Information given —
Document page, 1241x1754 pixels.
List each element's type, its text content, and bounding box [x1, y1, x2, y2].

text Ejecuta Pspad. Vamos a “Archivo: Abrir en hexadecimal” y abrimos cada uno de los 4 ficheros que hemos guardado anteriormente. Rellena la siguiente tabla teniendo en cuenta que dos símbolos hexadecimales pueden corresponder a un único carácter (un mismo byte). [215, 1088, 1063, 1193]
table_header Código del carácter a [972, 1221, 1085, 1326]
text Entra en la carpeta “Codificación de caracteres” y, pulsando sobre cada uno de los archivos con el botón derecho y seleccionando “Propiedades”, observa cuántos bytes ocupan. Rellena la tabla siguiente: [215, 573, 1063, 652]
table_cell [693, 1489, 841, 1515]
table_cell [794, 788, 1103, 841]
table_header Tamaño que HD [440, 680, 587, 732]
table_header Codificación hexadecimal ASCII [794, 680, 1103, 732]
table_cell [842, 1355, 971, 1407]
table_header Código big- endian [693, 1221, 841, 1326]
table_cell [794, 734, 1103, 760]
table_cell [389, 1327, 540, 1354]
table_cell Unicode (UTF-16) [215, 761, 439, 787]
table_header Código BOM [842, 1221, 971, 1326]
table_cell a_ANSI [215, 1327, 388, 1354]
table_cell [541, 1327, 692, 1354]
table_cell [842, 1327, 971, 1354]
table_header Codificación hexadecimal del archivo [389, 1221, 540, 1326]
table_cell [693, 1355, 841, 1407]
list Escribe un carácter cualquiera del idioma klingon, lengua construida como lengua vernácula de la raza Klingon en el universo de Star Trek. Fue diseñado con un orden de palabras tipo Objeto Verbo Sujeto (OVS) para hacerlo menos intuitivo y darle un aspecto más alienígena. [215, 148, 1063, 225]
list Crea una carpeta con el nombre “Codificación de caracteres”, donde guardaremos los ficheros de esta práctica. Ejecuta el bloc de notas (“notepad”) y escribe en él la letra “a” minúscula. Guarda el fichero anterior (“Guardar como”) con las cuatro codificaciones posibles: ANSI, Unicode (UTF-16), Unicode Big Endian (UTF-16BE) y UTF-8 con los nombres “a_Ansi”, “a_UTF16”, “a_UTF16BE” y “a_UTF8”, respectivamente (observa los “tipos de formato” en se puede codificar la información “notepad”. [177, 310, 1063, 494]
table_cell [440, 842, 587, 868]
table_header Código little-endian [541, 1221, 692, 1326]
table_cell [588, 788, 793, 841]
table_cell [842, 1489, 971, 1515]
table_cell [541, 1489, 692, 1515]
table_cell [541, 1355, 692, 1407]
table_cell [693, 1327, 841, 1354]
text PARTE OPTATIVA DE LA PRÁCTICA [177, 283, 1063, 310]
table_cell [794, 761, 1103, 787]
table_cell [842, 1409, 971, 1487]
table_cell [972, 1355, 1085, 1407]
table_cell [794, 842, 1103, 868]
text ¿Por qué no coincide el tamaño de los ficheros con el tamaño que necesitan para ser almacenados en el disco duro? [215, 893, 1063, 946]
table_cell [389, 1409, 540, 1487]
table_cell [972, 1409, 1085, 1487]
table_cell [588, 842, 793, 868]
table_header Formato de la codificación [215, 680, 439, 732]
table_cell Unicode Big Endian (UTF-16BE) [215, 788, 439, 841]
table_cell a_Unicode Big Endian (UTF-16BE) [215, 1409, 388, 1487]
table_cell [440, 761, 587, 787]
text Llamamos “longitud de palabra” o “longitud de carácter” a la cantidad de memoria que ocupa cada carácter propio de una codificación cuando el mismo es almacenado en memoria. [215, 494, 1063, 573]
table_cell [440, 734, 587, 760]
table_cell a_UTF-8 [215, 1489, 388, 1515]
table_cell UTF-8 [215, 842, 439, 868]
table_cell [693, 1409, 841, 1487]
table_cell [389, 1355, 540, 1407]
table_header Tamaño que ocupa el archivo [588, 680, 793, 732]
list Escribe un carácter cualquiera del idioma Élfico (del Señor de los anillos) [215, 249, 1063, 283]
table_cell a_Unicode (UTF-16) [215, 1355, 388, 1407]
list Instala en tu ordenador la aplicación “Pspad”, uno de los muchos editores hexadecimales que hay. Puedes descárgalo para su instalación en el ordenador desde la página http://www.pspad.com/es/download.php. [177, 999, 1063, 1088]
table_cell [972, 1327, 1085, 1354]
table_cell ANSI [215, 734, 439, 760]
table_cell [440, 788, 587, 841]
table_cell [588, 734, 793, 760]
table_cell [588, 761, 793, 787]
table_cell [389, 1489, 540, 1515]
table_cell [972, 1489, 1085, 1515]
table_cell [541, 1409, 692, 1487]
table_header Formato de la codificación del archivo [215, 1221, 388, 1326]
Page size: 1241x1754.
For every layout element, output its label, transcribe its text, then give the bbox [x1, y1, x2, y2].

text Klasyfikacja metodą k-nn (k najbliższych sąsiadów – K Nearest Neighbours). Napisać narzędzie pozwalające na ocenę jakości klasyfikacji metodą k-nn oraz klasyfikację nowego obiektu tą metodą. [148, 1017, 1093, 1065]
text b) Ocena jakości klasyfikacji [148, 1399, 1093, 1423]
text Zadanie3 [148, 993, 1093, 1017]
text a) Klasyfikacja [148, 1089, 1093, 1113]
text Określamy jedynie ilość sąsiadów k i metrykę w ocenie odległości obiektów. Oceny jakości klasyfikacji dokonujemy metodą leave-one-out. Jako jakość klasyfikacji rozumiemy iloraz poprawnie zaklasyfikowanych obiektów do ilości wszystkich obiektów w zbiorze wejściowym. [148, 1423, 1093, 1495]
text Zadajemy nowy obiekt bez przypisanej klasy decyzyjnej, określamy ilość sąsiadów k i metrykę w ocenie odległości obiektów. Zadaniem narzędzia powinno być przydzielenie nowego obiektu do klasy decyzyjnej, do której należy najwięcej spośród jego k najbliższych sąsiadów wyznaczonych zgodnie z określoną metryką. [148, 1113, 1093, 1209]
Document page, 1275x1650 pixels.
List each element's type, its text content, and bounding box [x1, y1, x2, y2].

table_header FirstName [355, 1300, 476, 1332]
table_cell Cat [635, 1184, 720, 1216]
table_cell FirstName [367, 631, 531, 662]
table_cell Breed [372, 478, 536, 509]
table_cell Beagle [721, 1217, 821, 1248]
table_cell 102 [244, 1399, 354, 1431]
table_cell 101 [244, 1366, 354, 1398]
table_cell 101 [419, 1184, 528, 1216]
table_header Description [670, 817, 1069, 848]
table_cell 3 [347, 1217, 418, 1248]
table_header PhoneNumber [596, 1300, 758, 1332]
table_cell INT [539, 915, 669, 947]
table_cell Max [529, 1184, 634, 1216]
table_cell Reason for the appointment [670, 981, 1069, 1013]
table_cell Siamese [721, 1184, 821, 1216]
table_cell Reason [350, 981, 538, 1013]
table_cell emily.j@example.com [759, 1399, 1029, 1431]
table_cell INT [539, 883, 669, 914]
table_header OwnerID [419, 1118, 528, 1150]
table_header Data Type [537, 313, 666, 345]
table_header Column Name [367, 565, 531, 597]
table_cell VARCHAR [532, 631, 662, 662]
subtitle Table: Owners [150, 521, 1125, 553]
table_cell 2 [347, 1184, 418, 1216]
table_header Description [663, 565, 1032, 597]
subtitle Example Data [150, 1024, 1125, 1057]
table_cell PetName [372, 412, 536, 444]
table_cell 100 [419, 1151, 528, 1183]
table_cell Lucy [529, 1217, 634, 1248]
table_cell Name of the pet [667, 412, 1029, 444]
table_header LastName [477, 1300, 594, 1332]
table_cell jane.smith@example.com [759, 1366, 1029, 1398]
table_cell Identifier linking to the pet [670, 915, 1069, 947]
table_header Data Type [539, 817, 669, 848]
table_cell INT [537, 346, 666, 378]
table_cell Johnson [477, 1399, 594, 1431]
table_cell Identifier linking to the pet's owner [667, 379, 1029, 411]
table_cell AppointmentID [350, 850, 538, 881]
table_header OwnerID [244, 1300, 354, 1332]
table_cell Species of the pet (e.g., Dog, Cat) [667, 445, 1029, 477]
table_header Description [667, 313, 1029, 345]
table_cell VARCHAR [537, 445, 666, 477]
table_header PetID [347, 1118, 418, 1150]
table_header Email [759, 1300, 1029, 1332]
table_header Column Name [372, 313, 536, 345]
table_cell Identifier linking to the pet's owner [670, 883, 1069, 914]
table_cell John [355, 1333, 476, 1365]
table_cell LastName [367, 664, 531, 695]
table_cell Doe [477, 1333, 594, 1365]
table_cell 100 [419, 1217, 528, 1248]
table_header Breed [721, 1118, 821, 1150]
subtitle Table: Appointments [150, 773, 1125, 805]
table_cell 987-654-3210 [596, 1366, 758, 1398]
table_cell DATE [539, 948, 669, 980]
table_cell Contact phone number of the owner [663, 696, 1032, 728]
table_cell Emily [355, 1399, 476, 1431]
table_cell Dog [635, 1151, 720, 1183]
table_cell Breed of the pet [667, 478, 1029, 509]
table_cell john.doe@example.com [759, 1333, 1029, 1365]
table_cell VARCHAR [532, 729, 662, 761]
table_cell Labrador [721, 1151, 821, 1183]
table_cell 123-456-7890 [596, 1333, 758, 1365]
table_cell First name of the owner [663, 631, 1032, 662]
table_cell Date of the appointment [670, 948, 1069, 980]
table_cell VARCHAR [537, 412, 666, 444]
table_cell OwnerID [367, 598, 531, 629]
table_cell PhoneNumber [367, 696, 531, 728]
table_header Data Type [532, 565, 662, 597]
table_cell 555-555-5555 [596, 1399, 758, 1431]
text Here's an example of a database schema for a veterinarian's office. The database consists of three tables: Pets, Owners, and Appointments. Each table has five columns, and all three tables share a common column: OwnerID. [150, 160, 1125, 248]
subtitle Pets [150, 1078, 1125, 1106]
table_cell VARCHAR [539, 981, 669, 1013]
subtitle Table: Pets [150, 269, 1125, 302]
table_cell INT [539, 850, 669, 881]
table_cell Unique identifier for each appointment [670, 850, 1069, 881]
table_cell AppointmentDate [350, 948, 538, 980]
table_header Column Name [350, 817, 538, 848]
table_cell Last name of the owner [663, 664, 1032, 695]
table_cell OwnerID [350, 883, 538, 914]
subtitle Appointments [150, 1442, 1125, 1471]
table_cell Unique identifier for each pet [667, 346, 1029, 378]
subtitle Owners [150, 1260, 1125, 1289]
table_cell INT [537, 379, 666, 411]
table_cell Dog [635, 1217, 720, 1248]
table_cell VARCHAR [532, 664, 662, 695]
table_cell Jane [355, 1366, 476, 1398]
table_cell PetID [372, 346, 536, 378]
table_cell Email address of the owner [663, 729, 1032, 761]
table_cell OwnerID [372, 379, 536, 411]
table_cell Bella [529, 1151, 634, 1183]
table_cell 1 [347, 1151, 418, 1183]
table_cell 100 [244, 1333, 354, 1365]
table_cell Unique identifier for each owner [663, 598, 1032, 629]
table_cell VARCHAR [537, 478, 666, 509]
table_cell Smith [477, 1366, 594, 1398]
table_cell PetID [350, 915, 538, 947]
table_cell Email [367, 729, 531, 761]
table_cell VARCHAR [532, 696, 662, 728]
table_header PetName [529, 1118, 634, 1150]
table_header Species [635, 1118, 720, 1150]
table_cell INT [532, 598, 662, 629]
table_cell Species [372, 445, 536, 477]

What is expected —
Copy out again, unchanged, every item from the line containing "text Ejecuta Pspad." down to the line containing "table_cell [794, 788, 1103, 841]", including both of those lines.

Written response —
text Ejecuta Pspad. Vamos a “Archivo: Abrir en hexadecimal” y abrimos cada uno de los 4 ficheros que hemos guardado anteriormente. Rellena la siguiente tabla teniendo en cuenta que dos símbolos hexadecimales pueden corresponder a un único carácter (un mismo byte). [215, 1088, 1063, 1193]
table_header Código del carácter a [972, 1221, 1085, 1326]
text Entra en la carpeta “Codificación de caracteres” y, pulsando sobre cada uno de los archivos con el botón derecho y seleccionando “Propiedades”, observa cuántos bytes ocupan. Rellena la tabla siguiente: [215, 573, 1063, 652]
table_cell [693, 1489, 841, 1515]
table_cell [794, 788, 1103, 841]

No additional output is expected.